3 Characteristics of Agile Supply Chains

2 Mins read

To say it’s been an usual, challenging year for global supply chains would be a massive understatement. Strategies that may have worked well in years past now feel woefully obsolete. Companies around the world have found themselves having to change gears quickly to stay afloat in these uncertain times.

One major takeaway from the first half of 2020 is the increasing need for agile supply chains. Why? Because any number of forces — natural disasters, trade policy changes, pandemics, etc. — can disrupt “normal” operations at any time. Only companies who are able to respond to disruptions quickly and effectively can expect to succeed in such a competitive market.

Here are three characteristics of agile supply chains worth considering.

The Ability to Pivot During Disruption

Many companies had to get creative this year when coronavirus-related shutdowns affected factories in China. Under usual circumstances, China comprises one-third of global manufacturing, but its Purchasing Manager’s Index (PMI) — an important economic indicator — dropped from 50 to 35.7 in early 2020. As BBC reports, companies from Apple to Volkswagen were affected by shutdowns spurred on by quarantine regulations and workforce shortages.

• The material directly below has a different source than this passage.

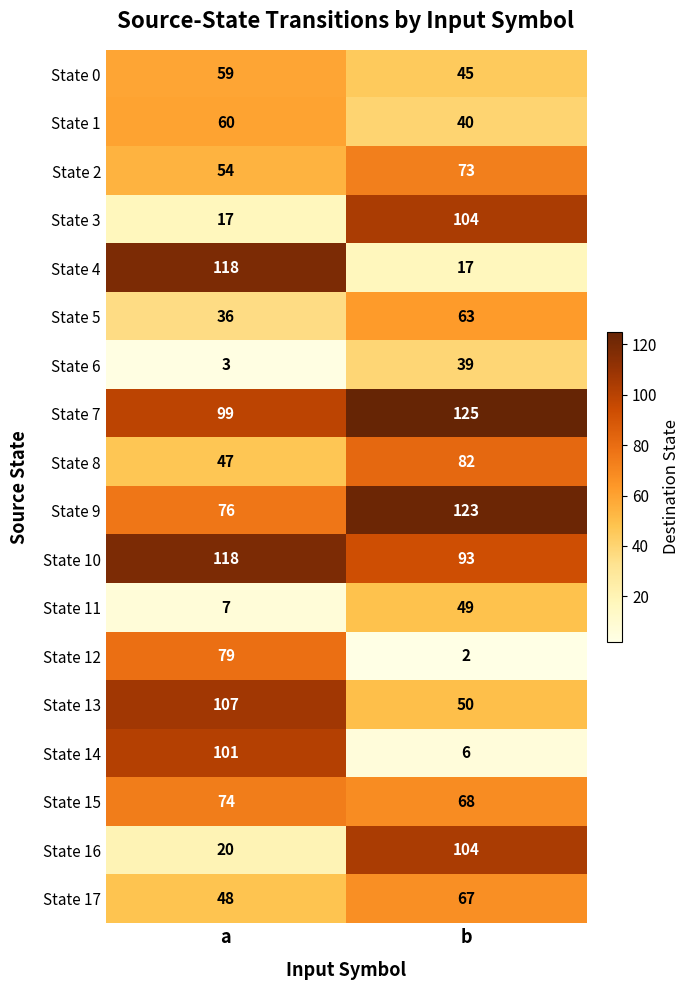

Which series has the largest range (max minus min)?

State 4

This is a case study in how a company’s ability to pivot during disruption can make or break their operations. It’s a wake-up call of sorts to diversify your supplier base. As a result, many experts now recommend companies find at least one secondary supply source in case their go-to supplier becomes unavailable for one reason or another.

Above all, agility signifies the ability to adapt in the face of uncertainty. Having a risk management plan in place before a disruption hits is the best way to pivot when challenges arise. Putting in this work on the front end can save the business on the back end.

Harnessing & Acting on Instant Data Insights

How supply chain players approach data analytics affects their level of agility. When things are happening quickly, there’s no time to wait for benchmark reports. Decision-makers need the ability to harness instant supply chain analytics so they can understand performance at every level — factory floors, order fulfillment, inventory warehouses, retail stores, etc.

Here’s one example of an enterprise using immediate data during COVID-19, as outlined by the CEO of ThoughtSpot: Kroger harnessed data from its intelligence platform to respond to “near-daily fluctuations in customer behavior” like figuring out when people were most apt to shop and which products they were buying in bulk. This allowed the company to position itself to serve customers based on instant insights and adjust supply chain activity as necessary.

Visibility Throughout the Entire Supply Chain

Both the ability to pivot and data analytics strategy depend on companies having visibility end to end throughout the entire supply chain. This includes how much various suppliers can produce, global inventory levels, manufacturing center outputs, transportation status and the like.

Despite seven in 10 companies considering their supply chains very or extremely complex, only about six percent of companies believe themselves to have end-to-end visibility. One major obstacle is having disparate systems pieced together, rather than having an integrated data solution accessible to all leaders and decision-makers who could benefit from it.

Achieving supply chain agility is a matter of making key data more visible and actionable, as well as having a contingency plan in place for when conditions inevitably change. One way companies are responding to disruptions like the pandemic is by diversifying their supply sources in case one option becomes suddenly available.

Companies with supply chain visibility powered by advanced analytics are better positioned to respond quickly to logistical challenges and shifting consumer demand.